- _Problem to solve_:
Below is a block of records; reproduce all of them exactly and leave out any pictures.

▼

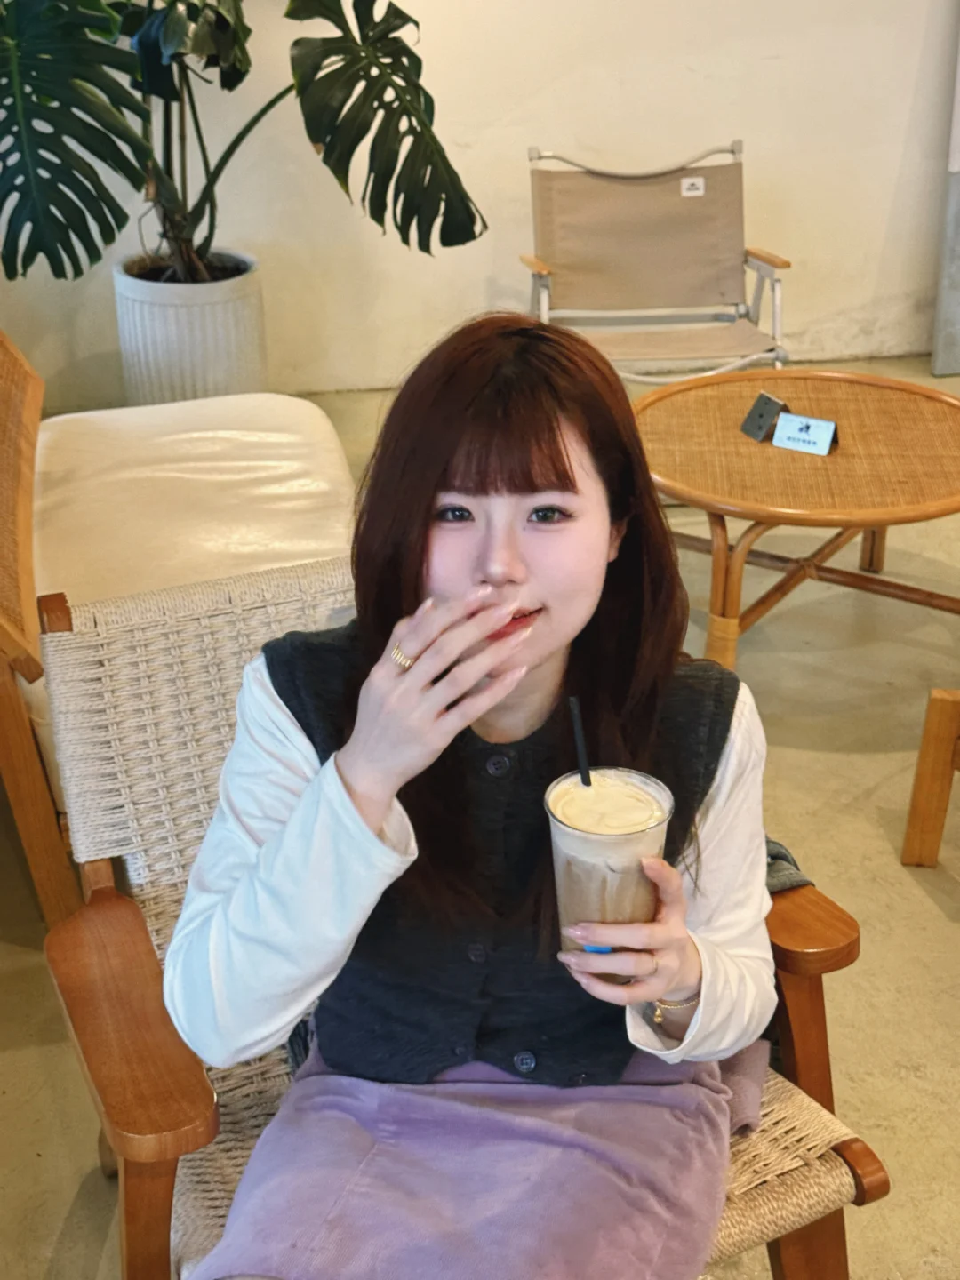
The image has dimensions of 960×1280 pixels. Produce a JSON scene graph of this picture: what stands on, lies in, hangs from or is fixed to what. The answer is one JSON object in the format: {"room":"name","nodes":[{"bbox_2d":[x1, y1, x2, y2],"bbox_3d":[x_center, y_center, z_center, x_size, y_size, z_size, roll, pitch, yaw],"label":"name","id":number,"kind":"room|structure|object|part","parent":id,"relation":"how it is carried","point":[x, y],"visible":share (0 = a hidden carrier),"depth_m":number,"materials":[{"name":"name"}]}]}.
{"room":"restaurant","nodes":[
{"label":"restaurant","id":0,"kind":"room"},
{"bbox_2d":[0,0,959,407],"bbox_3d":[0.565,-2.125,4.657,5.964,2.956,0.172,-5,27,-9],"label":"wall","id":1,"kind":"structure","parent":0,"point":[520,124],"depth_m":4.91,"materials":[{"name":"paint"}]},
{"bbox_2d":[930,21,959,374],"bbox_3d":[1.743,-1.810,4.880,0.771,2.132,0.329,-5,27,-9],"label":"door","id":2,"kind":"object","parent":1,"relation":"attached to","point":[958,281],"visible":0.98,"depth_m":5.19,"materials":[{"name":"grey"}]},
{"bbox_2d":[0,339,959,1279],"bbox_3d":[0.989,0.703,2.288,6.040,0.110,6.098,-5,27,-9],"label":"floor","id":3,"kind":"structure","parent":0,"point":[924,913],"depth_m":2.80,"materials":[{"name":"beige concrete"}]},
{"bbox_2d":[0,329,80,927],"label":"wooden armchair","id":4,"kind":"object","parent":3,"relation":"on","point":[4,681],"visible":0.89,"depth_m":2.62,"materials":[{"name":"brown wood"}]},
{"bbox_2d":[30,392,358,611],"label":"chair cushion","id":5,"kind":"object","parent":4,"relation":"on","point":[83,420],"visible":0.56,"depth_m":3.37,"materials":[{"name":"beige leather"}]},
{"bbox_2d":[112,250,268,407],"bbox_3d":[-0.761,-0.761,4.670,0.392,0.435,0.391,-5,27,-9],"label":"plant pot","id":6,"kind":"object","parent":3,"relation":"on","point":[156,350],"visible":0.75,"depth_m":4.50,"materials":[{"name":"white ceramic"}]},
{"bbox_2d":[0,0,489,295],"bbox_3d":[-0.727,-1.407,4.172,1.575,1.289,1.149,-5,27,-9],"label":"monstera plant","id":7,"kind":"object","parent":6,"relation":"in","point":[352,151],"visible":0.94,"depth_m":4.13,"materials":[{"name":"green plant"}]},
{"bbox_2d":[27,562,887,1279],"bbox_3d":[-0.057,0.408,1.885,0.701,0.817,0.794,-13,29,-23],"label":"wicker armchair","id":8,"kind":"object","parent":3,"relation":"on","point":[819,1079],"visible":0.4,"depth_m":1.85,"materials":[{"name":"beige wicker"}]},
{"bbox_3d":[-0.341,0.352,1.715,0.124,0.083,0.319,-13,29,-23],"label":"armrest","id":9,"kind":"part","parent":8,"relation":"part of","materials":[{"name":"brown wood"}]},
{"bbox_2d":[157,316,775,1279],"bbox_3d":[0.001,0.223,1.632,0.577,1.020,0.815,3,26,7],"label":"woman","id":10,"kind":"object","parent":8,"relation":"on","point":[539,644],"visible":0.94,"depth_m":1.57},
{"bbox_2d":[545,766,672,983],"bbox_3d":[0.106,0.200,1.465,0.101,0.170,0.102,-5,27,-9],"label":"plastic cup","id":11,"kind":"object","parent":10,"relation":"in","point":[595,851],"visible":0.77,"depth_m":1.43,"materials":[{"name":"clear plastic"}]},
{"bbox_2d":[568,696,592,789],"bbox_3d":[0.089,0.103,1.517,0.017,0.110,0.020,-5,27,-9],"label":"straw","id":12,"kind":"object","parent":11,"relation":"in","point":[579,740],"visible":0.74,"depth_m":1.51,"materials":[{"name":"black plastic"}]},
{"bbox_2d":[762,835,812,895],"bbox_3d":[0.182,0.243,1.940,0.286,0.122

▲

- _Completed task_:
The image has dimensions of 960×1280 pixels. Produce a JSON scene graph of this picture: what stands on, lies in, hangs from or is fixed to what. The answer is one JSON object in the format: {"room":"name","nodes":[{"bbox_2d":[x1, y1, x2, y2],"bbox_3d":[x_center, y_center, z_center, x_size, y_size, z_size, roll, pitch, yaw],"label":"name","id":number,"kind":"room|structure|object|part","parent":id,"relation":"how it is carried","point":[x, y],"visible":share (0 = a hidden carrier),"depth_m":number,"materials":[{"name":"name"}]}]}.
{"room":"restaurant","nodes":[
{"label":"restaurant","id":0,"kind":"room"},
{"bbox_2d":[0,0,959,407],"bbox_3d":[0.565,-2.125,4.657,5.964,2.956,0.172,-5,27,-9],"label":"wall","id":1,"kind":"structure","parent":0,"point":[520,124],"depth_m":4.91,"materials":[{"name":"paint"}]},
{"bbox_2d":[930,21,959,374],"bbox_3d":[1.743,-1.810,4.880,0.771,2.132,0.329,-5,27,-9],"label":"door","id":2,"kind":"object","parent":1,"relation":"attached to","point":[958,281],"visible":0.98,"depth_m":5.19,"materials":[{"name":"grey"}]},
{"bbox_2d":[0,339,959,1279],"bbox_3d":[0.989,0.703,2.288,6.040,0.110,6.098,-5,27,-9],"label":"floor","id":3,"kind":"structure","parent":0,"point":[924,913],"depth_m":2.80,"materials":[{"name":"beige concrete"}]},
{"bbox_2d":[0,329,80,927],"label":"wooden armchair","id":4,"kind":"object","parent":3,"relation":"on","point":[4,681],"visible":0.89,"depth_m":2.62,"materials":[{"name":"brown wood"}]},
{"bbox_2d":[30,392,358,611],"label":"chair cushion","id":5,"kind":"object","parent":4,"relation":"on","point":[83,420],"visible":0.56,"depth_m":3.37,"materials":[{"name":"beige leather"}]},
{"bbox_2d":[112,250,268,407],"bbox_3d":[-0.761,-0.761,4.670,0.392,0.435,0.391,-5,27,-9],"label":"plant pot","id":6,"kind":"object","parent":3,"relation":"on","point":[156,350],"visible":0.75,"depth_m":4.50,"materials":[{"name":"white ceramic"}]},
{"bbox_2d":[0,0,489,295],"bbox_3d":[-0.727,-1.407,4.172,1.575,1.289,1.149,-5,27,-9],"label":"monstera plant","id":7,"kind":"object","parent":6,"relation":"in","point":[352,151],"visible":0.94,"depth_m":4.13,"materials":[{"name":"green plant"}]},
{"bbox_2d":[27,562,887,1279],"bbox_3d":[-0.057,0.408,1.885,0.701,0.817,0.794,-13,29,-23],"label":"wicker armchair","id":8,"kind":"object","parent":3,"relation":"on","point":[819,1079],"visible":0.4,"depth_m":1.85,"materials":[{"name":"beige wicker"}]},
{"bbox_3d":[-0.341,0.352,1.715,0.124,0.083,0.319,-13,29,-23],"label":"armrest","id":9,"kind":"part","parent":8,"relation":"part of","materials":[{"name":"brown wood"}]},
{"bbox_2d":[157,316,775,1279],"bbox_3d":[0.001,0.223,1.632,0.577,1.020,0.815,3,26,7],"label":"woman","id":10,"kind":"object","parent":8,"relation":"on","point":[539,644],"visible":0.94,"depth_m":1.57},
{"bbox_2d":[545,766,672,983],"bbox_3d":[0.106,0.200,1.465,0.101,0.170,0.102,-5,27,-9],"label":"plastic cup","id":11,"kind":"object","parent":10,"relation":"in","point":[595,851],"visible":0.77,"depth_m":1.43,"materials":[{"name":"clear plastic"}]},
{"bbox_2d":[568,696,592,789],"bbox_3d":[0.089,0.103,1.517,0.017,0.110,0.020,-5,27,-9],"label":"straw","id":12,"kind":"object","parent":11,"relation":"in","point":[579,740],"visible":0.74,"depth_m":1.51,"materials":[{"name":"black plastic"}]},
{"bbox_2d":[762,835,812,895],"bbox_3d":[0.182,0.243,1.940,0.286,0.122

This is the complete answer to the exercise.